He said that on a scale of 1-10 (1 being we are going to wait to have more children and 10 being let's stop using barrier methods of birth control) he's at a 7! I'm so excited. I think he's almost there, and he's interested in hearing more. What really helped was my realization that I
haven't been living like my children are a blessing enough of the time for him to be ok with us having more right now. He's seeing that change in me already.I listened this week to the cd interview Amy Scott did this year with Cumberland books. I think the things they both shared, along with a lot of my own reading (Sally Clarkson's books, the archives from Amy's website, your books and website, lots of prayer and reading scriptures on children, teachings this week from Nancy Leigh Demoss on the radio) helped me have a major paradigm shift in how I view children (I mean how I really view children...not just in my head anymore but in my attitude/actions).
Thank you again!
Sarah
What's amazing is watching someone go through such a profound change - to surrender everything to God and come up with some unexpected answers!
I'm running this with Sarah's permission, because I'm so sure that there are many women out there who need to see it. If you and your husband are not on the same page aobut more children, maybe the person who needs to change is you. Maybe you need to ask yourself a few questions about why your husband may think two or three is plenty.
Do my attitude and actions demonstrate that children are a blessing - and that more children will not add to my "burden"?
Am I content with a living- well-on-less lifestyle? Meaning less in everything but the things that truly matter :)
Thanks, Sarah for sharing this part of your mommy-evolution so honestly!

COLLECTED MATERIAL ▸
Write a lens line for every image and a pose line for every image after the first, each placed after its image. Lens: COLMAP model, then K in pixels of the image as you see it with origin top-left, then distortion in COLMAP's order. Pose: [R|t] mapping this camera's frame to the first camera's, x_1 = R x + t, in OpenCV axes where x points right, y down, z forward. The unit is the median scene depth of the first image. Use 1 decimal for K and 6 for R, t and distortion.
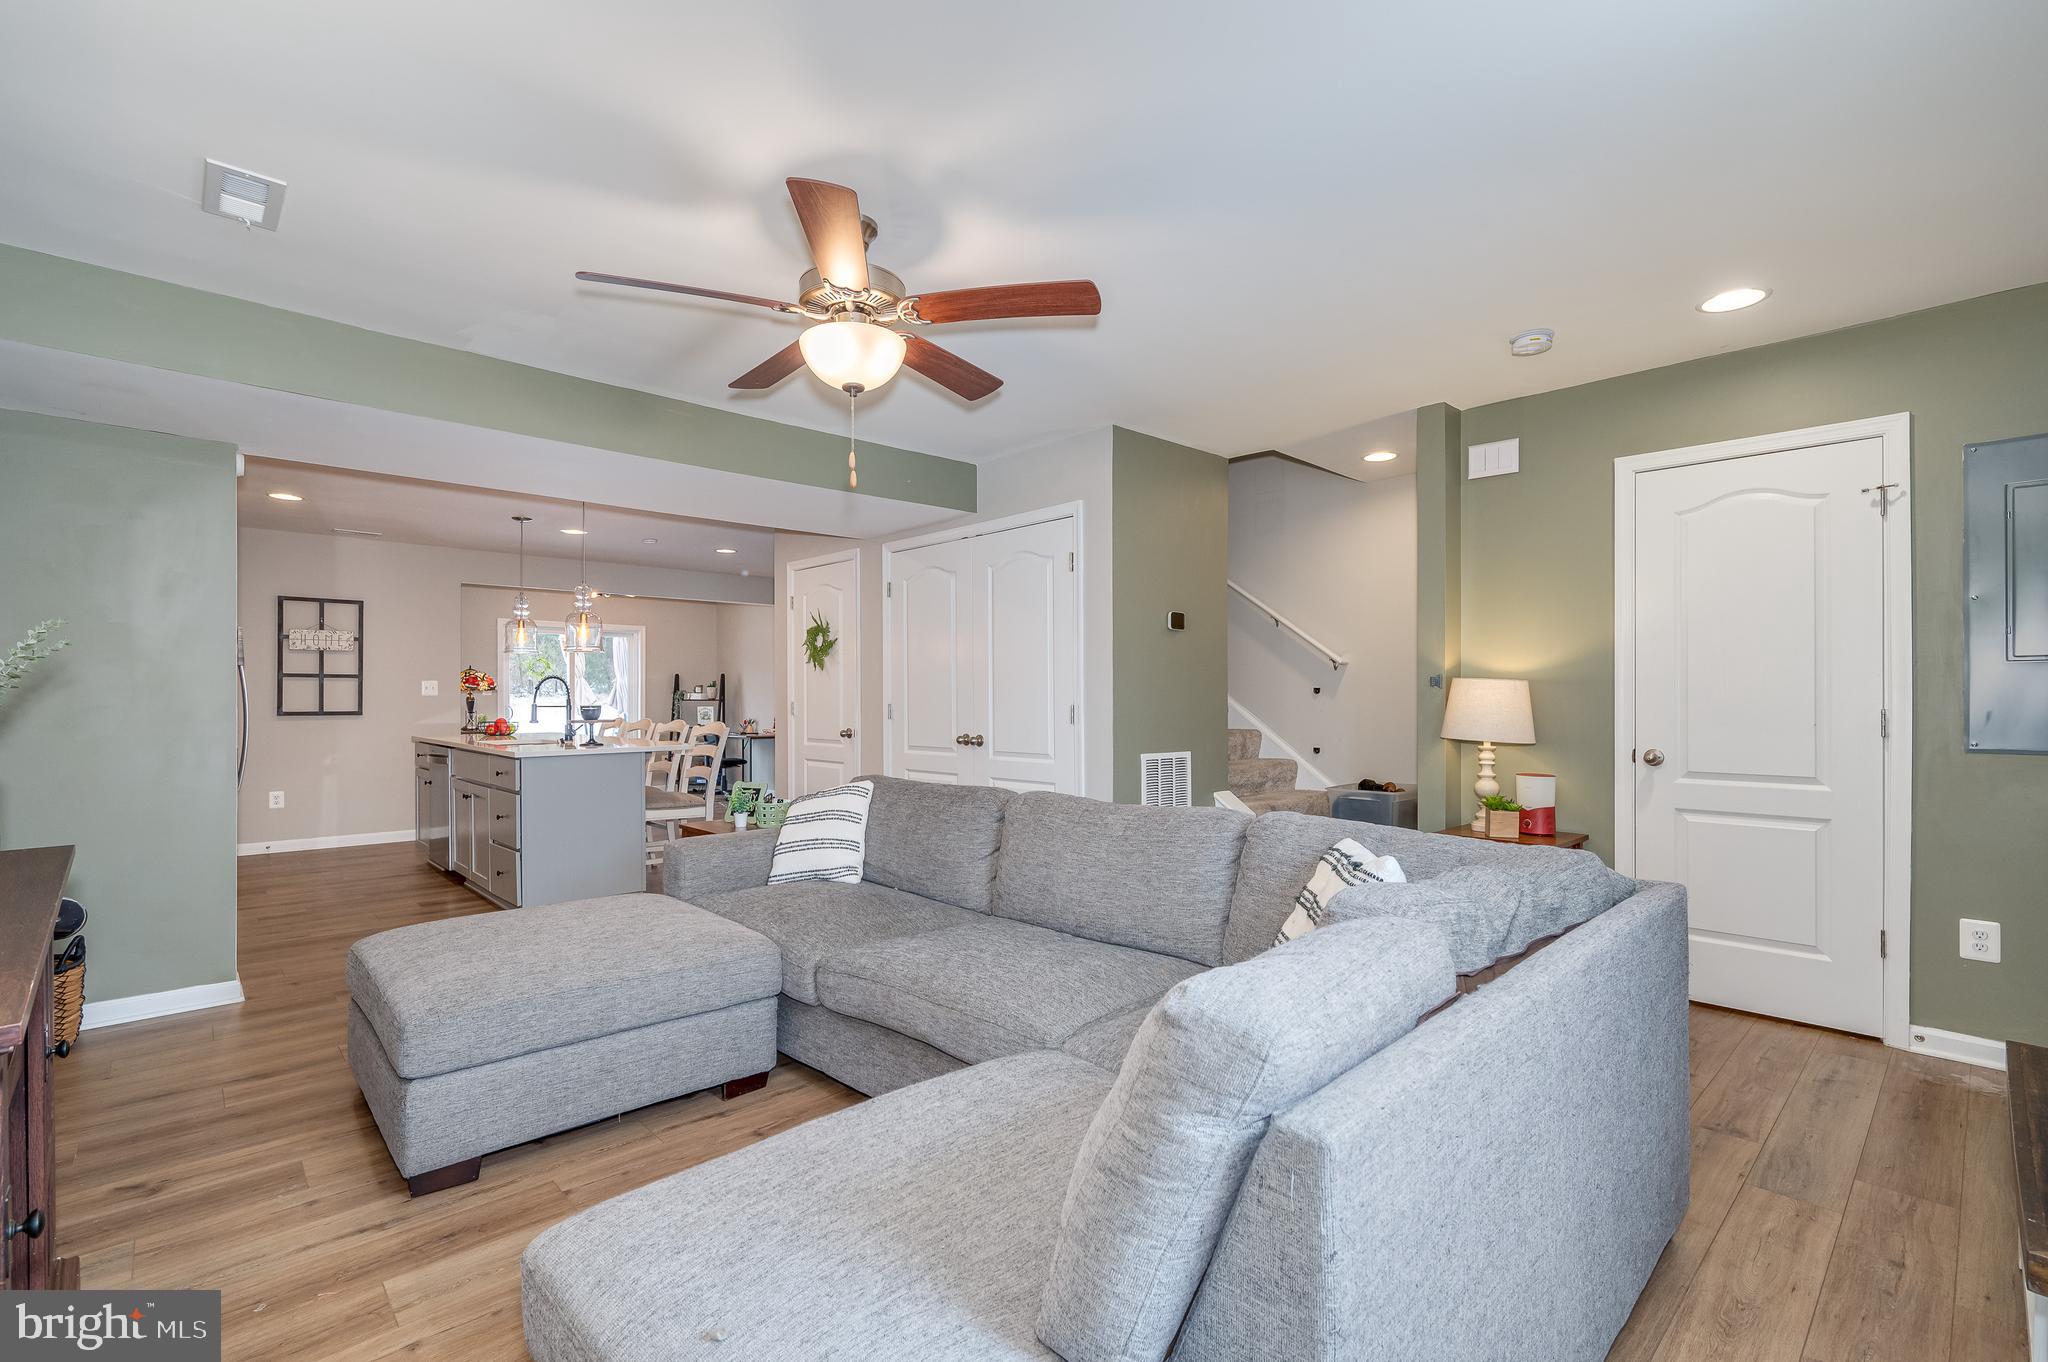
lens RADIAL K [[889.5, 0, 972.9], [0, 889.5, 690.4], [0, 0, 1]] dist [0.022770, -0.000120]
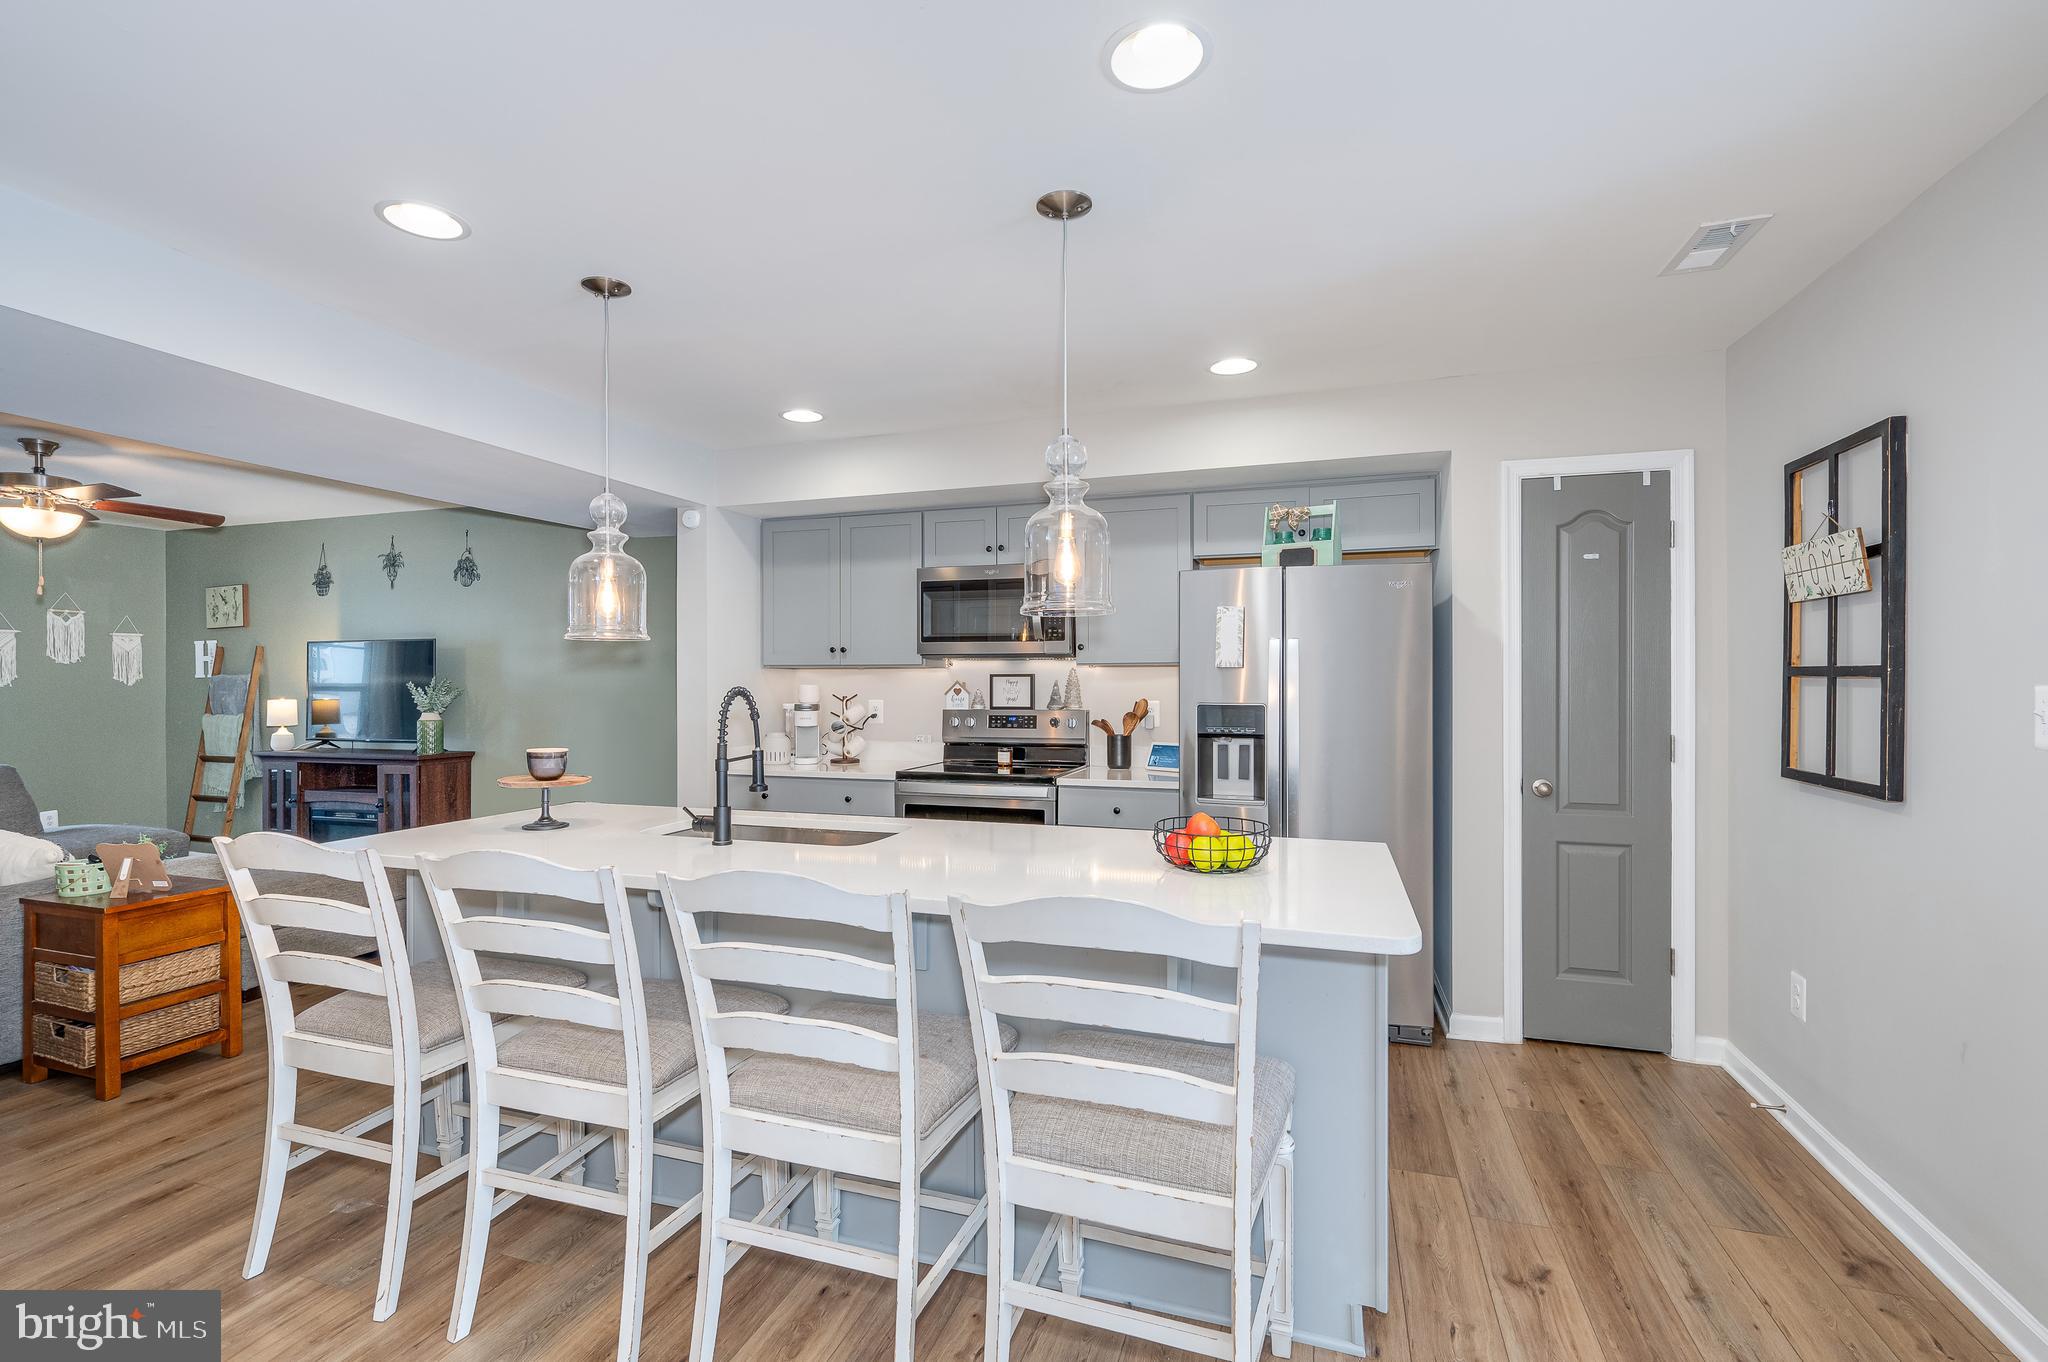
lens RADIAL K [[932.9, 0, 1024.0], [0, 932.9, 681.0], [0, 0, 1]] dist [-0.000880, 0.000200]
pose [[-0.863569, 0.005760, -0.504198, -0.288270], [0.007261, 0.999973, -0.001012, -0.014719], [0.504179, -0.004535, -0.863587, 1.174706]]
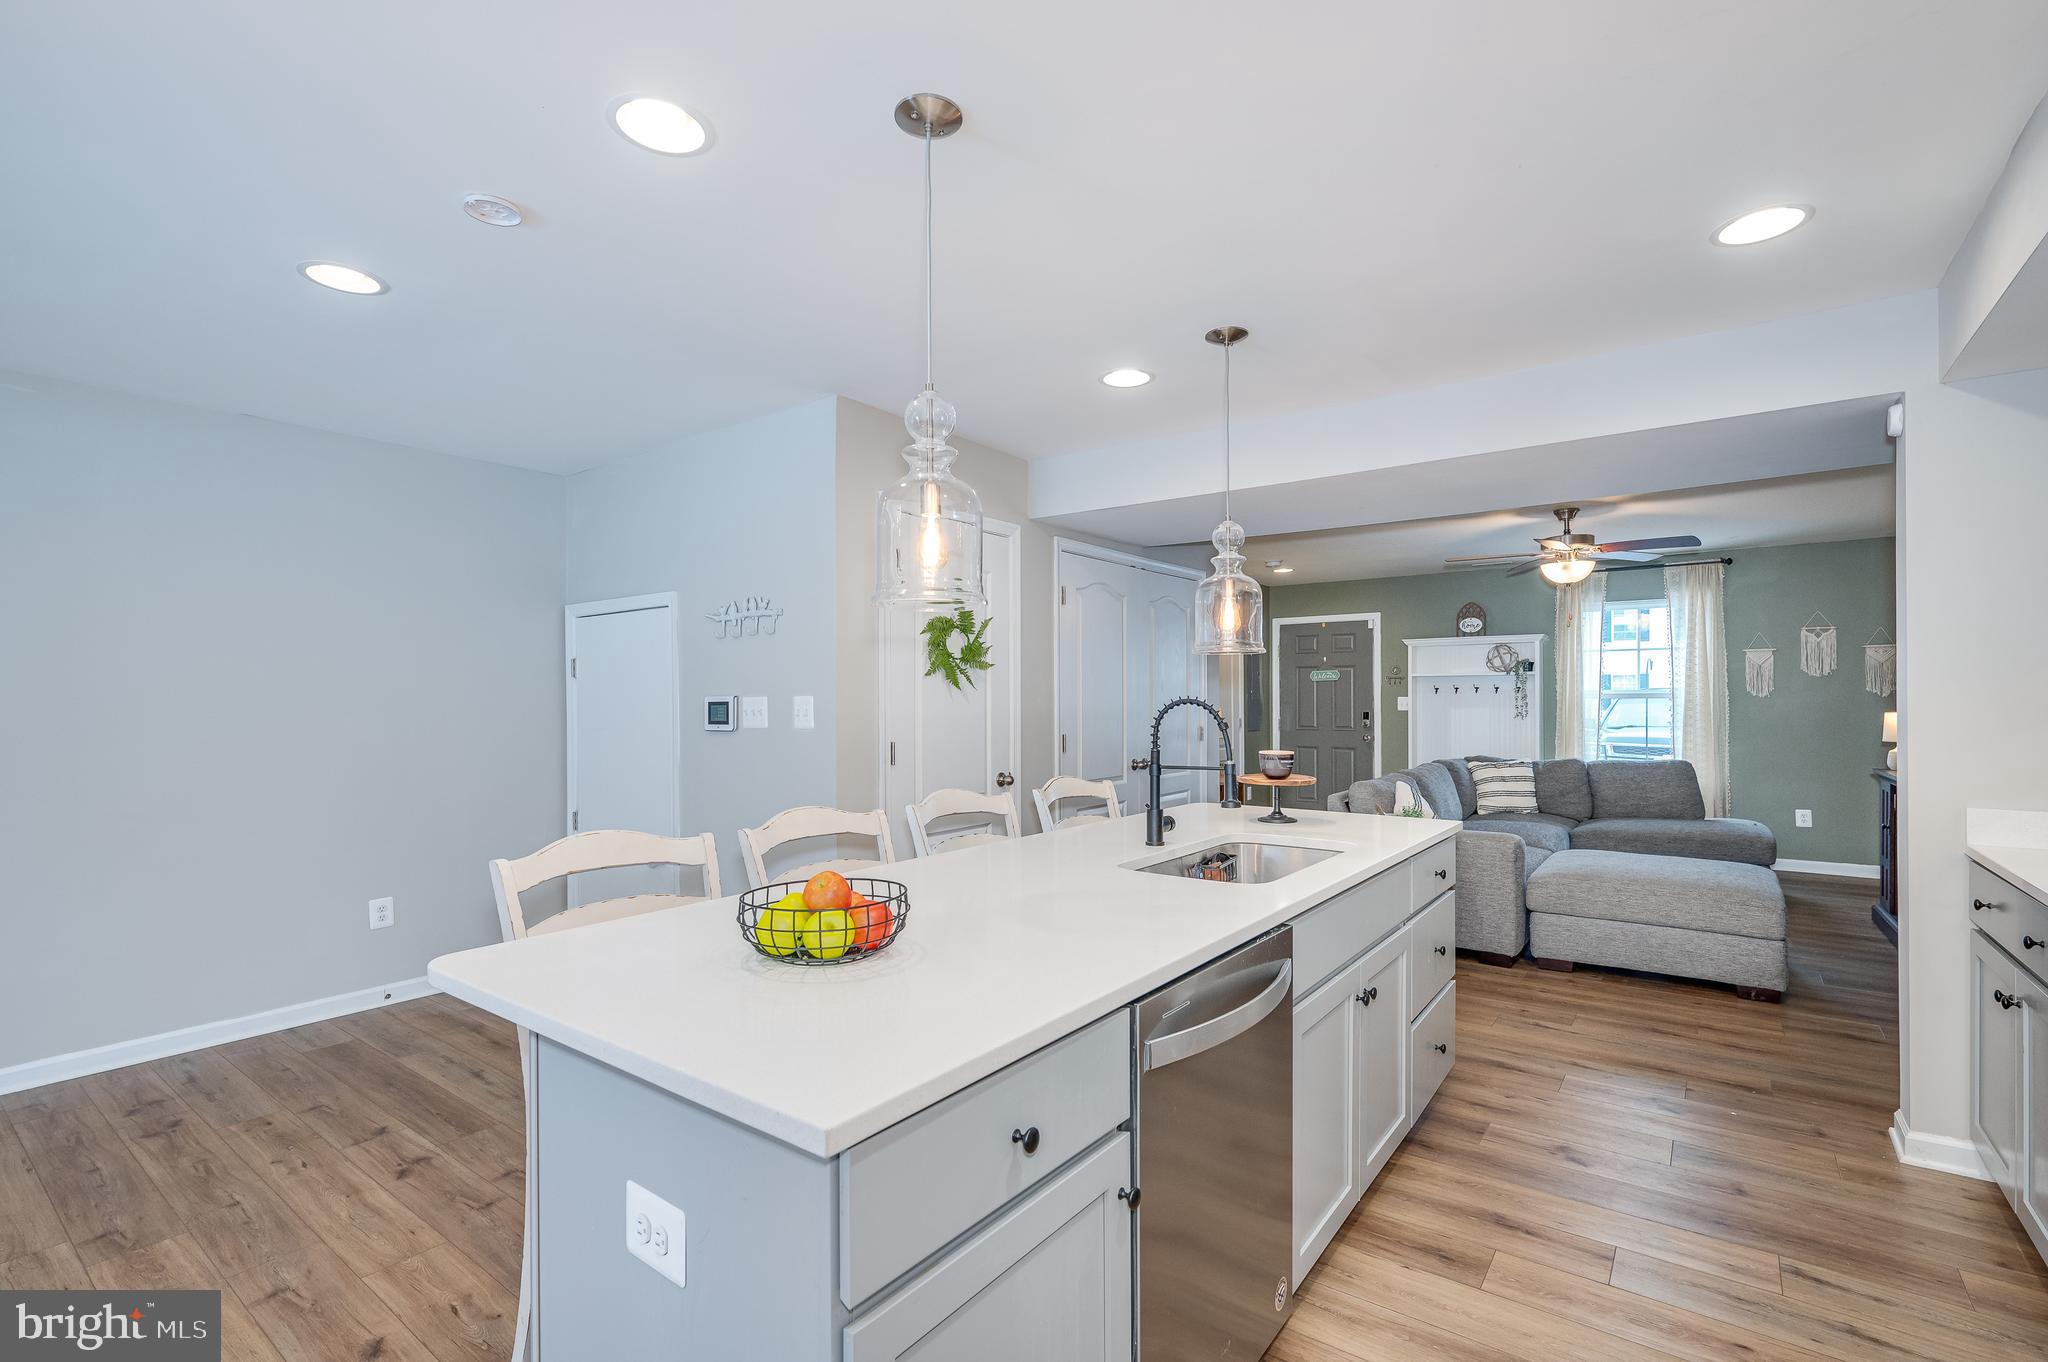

TASK DESCRIPTION ▸
Rewrite the part of the text on having more children between "I'm running this" and "three is plenty.", inclusive, changing "husband" to "spouse" throughout.

RESULT OF THIS TASK ▸
I'm running this with Sarah's permission, because I'm so sure that there are many women out there who need to see it. If you and your spouse are not on the same page aobut more children, maybe the person who needs to change is you. Maybe you need to ask yourself a few questions about why your spouse may think two or three is plenty.